+++ GIVEN RECORDS

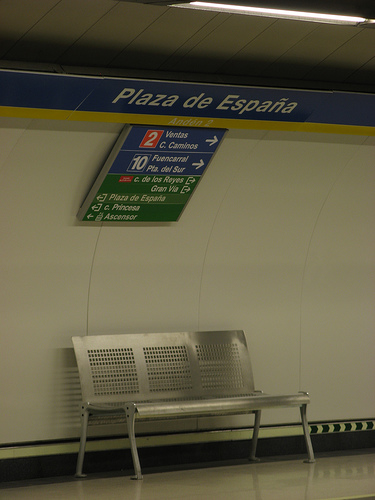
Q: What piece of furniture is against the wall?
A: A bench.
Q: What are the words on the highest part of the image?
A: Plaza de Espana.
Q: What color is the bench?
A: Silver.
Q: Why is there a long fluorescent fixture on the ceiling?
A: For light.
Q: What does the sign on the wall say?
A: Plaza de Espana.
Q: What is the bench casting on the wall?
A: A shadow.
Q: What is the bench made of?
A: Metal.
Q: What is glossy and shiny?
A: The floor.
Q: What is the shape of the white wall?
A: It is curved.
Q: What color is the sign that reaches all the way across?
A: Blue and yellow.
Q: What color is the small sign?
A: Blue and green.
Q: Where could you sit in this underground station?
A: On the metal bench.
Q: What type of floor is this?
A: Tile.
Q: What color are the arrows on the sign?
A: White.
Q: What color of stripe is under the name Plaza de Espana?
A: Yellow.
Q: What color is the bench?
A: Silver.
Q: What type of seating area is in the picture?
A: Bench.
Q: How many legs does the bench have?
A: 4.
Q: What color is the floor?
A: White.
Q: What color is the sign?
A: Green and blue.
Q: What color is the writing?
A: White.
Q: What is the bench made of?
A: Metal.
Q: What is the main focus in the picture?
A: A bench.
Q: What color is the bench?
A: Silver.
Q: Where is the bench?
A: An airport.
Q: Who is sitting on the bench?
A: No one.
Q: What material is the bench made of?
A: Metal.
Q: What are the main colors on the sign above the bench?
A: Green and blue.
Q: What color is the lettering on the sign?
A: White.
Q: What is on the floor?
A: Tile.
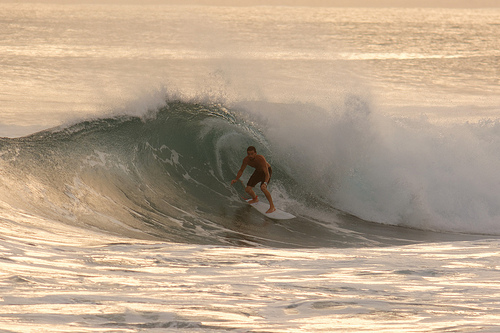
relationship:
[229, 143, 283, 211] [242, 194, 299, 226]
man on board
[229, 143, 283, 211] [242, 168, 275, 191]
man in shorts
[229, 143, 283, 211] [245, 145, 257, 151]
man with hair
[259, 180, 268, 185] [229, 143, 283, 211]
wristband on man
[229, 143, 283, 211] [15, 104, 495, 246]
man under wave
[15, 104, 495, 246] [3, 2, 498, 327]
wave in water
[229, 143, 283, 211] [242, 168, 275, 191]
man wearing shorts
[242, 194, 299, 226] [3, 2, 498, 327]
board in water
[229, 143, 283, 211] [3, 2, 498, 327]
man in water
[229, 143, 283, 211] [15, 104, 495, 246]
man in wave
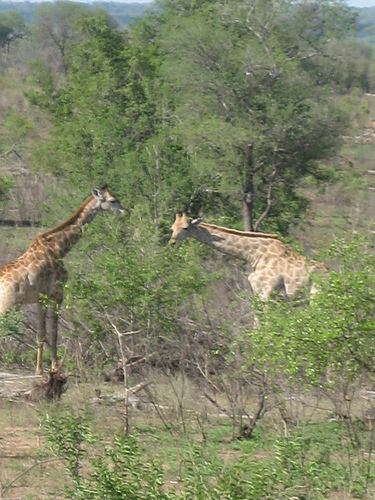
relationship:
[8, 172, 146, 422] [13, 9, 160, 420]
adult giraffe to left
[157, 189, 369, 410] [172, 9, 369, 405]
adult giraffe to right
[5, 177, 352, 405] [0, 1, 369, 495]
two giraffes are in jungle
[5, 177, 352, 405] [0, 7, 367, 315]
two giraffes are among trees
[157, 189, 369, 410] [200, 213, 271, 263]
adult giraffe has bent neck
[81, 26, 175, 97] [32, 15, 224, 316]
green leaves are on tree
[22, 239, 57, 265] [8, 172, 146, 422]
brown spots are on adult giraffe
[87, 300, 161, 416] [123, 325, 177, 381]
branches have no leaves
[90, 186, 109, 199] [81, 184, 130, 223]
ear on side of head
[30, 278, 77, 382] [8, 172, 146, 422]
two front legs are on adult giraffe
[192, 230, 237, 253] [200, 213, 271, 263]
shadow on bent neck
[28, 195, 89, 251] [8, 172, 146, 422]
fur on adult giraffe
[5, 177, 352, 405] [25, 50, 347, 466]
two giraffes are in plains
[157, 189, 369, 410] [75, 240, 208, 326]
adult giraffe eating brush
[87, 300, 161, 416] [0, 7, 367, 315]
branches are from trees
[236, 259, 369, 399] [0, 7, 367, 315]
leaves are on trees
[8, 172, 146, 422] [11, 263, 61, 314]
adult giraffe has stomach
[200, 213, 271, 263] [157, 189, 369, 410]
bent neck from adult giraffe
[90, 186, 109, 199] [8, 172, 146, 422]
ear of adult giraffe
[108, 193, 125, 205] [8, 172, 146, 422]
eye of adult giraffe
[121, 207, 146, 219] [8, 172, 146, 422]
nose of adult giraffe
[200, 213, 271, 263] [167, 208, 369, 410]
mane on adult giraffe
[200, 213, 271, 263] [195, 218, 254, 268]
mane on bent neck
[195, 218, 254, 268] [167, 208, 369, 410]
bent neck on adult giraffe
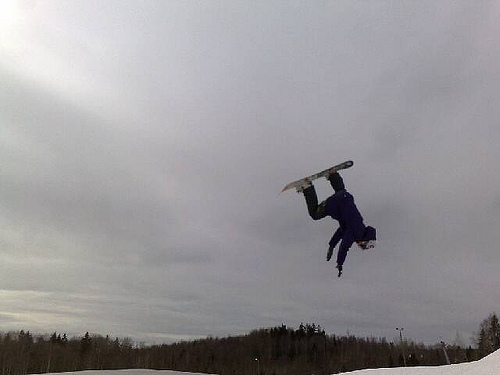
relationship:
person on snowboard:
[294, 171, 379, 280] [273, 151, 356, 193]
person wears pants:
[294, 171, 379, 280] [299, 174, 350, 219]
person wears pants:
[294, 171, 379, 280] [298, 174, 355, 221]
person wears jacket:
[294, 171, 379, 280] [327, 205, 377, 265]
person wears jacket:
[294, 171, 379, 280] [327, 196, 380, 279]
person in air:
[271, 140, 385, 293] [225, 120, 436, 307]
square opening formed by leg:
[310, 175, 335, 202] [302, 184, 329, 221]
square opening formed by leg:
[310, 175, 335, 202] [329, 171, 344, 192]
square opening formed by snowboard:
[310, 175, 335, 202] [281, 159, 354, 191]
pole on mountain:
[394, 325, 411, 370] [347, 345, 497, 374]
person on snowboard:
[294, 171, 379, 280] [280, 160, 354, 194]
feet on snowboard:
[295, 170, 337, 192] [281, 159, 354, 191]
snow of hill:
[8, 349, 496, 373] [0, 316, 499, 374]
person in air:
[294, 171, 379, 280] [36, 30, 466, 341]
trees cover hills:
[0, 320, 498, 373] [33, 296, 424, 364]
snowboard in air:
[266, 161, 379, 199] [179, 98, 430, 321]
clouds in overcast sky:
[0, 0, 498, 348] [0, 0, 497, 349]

++++++

= WHAT THE TASK ASKS =
Copy out every line of the entries above word for word, leaving out the pictures.

= COMPLETED TASK =
Q: What piece of furniture is against the wall?
A: A bench.
Q: What are the words on the highest part of the image?
A: Plaza de Espana.
Q: What color is the bench?
A: Silver.
Q: Why is there a long fluorescent fixture on the ceiling?
A: For light.
Q: What does the sign on the wall say?
A: Plaza de Espana.
Q: What is the bench casting on the wall?
A: A shadow.
Q: What is the bench made of?
A: Metal.
Q: What is glossy and shiny?
A: The floor.
Q: What is the shape of the white wall?
A: It is curved.
Q: What color is the sign that reaches all the way across?
A: Blue and yellow.
Q: What color is the small sign?
A: Blue and green.
Q: Where could you sit in this underground station?
A: On the metal bench.
Q: What type of floor is this?
A: Tile.
Q: What color are the arrows on the sign?
A: White.
Q: What color of stripe is under the name Plaza de Espana?
A: Yellow.
Q: What color is the bench?
A: Silver.
Q: What type of seating area is in the picture?
A: Bench.
Q: How many legs does the bench have?
A: 4.
Q: What color is the floor?
A: White.
Q: What color is the sign?
A: Green and blue.
Q: What color is the writing?
A: White.
Q: What is the bench made of?
A: Metal.
Q: What is the main focus in the picture?
A: A bench.
Q: What color is the bench?
A: Silver.
Q: Where is the bench?
A: An airport.
Q: Who is sitting on the bench?
A: No one.
Q: What material is the bench made of?
A: Metal.
Q: What are the main colors on the sign above the bench?
A: Green and blue.
Q: What color is the lettering on the sign?
A: White.
Q: What is on the floor?
A: Tile.
relationship:
[229, 143, 283, 211] [242, 194, 299, 226]
man on board
[229, 143, 283, 211] [242, 168, 275, 191]
man in shorts
[229, 143, 283, 211] [245, 145, 257, 151]
man with hair
[259, 180, 268, 185] [229, 143, 283, 211]
wristband on man
[229, 143, 283, 211] [15, 104, 495, 246]
man under wave
[15, 104, 495, 246] [3, 2, 498, 327]
wave in water
[229, 143, 283, 211] [242, 168, 275, 191]
man wearing shorts
[242, 194, 299, 226] [3, 2, 498, 327]
board in water
[229, 143, 283, 211] [3, 2, 498, 327]
man in water
[229, 143, 283, 211] [15, 104, 495, 246]
man in wave
relationship:
[8, 172, 146, 422] [13, 9, 160, 420]
adult giraffe to left
[157, 189, 369, 410] [172, 9, 369, 405]
adult giraffe to right
[5, 177, 352, 405] [0, 1, 369, 495]
two giraffes are in jungle
[5, 177, 352, 405] [0, 7, 367, 315]
two giraffes are among trees
[157, 189, 369, 410] [200, 213, 271, 263]
adult giraffe has bent neck
[81, 26, 175, 97] [32, 15, 224, 316]
green leaves are on tree
[22, 239, 57, 265] [8, 172, 146, 422]
brown spots are on adult giraffe
[87, 300, 161, 416] [123, 325, 177, 381]
branches have no leaves
[90, 186, 109, 199] [81, 184, 130, 223]
ear on side of head
[30, 278, 77, 382] [8, 172, 146, 422]
two front legs are on adult giraffe
[192, 230, 237, 253] [200, 213, 271, 263]
shadow on bent neck
[28, 195, 89, 251] [8, 172, 146, 422]
fur on adult giraffe
[5, 177, 352, 405] [25, 50, 347, 466]
two giraffes are in plains
[157, 189, 369, 410] [75, 240, 208, 326]
adult giraffe eating brush
[87, 300, 161, 416] [0, 7, 367, 315]
branches are from trees
[236, 259, 369, 399] [0, 7, 367, 315]
leaves are on trees
[8, 172, 146, 422] [11, 263, 61, 314]
adult giraffe has stomach
[200, 213, 271, 263] [157, 189, 369, 410]
bent neck from adult giraffe
[90, 186, 109, 199] [8, 172, 146, 422]
ear of adult giraffe
[108, 193, 125, 205] [8, 172, 146, 422]
eye of adult giraffe
[121, 207, 146, 219] [8, 172, 146, 422]
nose of adult giraffe
[200, 213, 271, 263] [167, 208, 369, 410]
mane on adult giraffe
[200, 213, 271, 263] [195, 218, 254, 268]
mane on bent neck
[195, 218, 254, 268] [167, 208, 369, 410]
bent neck on adult giraffe
relationship:
person on snowboard:
[294, 171, 379, 280] [273, 151, 356, 193]
person wears pants:
[294, 171, 379, 280] [299, 174, 350, 219]
person wears pants:
[294, 171, 379, 280] [298, 174, 355, 221]
person wears jacket:
[294, 171, 379, 280] [327, 205, 377, 265]
person wears jacket:
[294, 171, 379, 280] [327, 196, 380, 279]
person in air:
[271, 140, 385, 293] [225, 120, 436, 307]
square opening formed by leg:
[310, 175, 335, 202] [302, 184, 329, 221]
square opening formed by leg:
[310, 175, 335, 202] [329, 171, 344, 192]
square opening formed by snowboard:
[310, 175, 335, 202] [281, 159, 354, 191]
pole on mountain:
[394, 325, 411, 370] [347, 345, 497, 374]
person on snowboard:
[294, 171, 379, 280] [280, 160, 354, 194]
feet on snowboard:
[295, 170, 337, 192] [281, 159, 354, 191]
snow of hill:
[8, 349, 496, 373] [0, 316, 499, 374]
person in air:
[294, 171, 379, 280] [36, 30, 466, 341]
trees cover hills:
[0, 320, 498, 373] [33, 296, 424, 364]
snowboard in air:
[266, 161, 379, 199] [179, 98, 430, 321]
clouds in overcast sky:
[0, 0, 498, 348] [0, 0, 497, 349]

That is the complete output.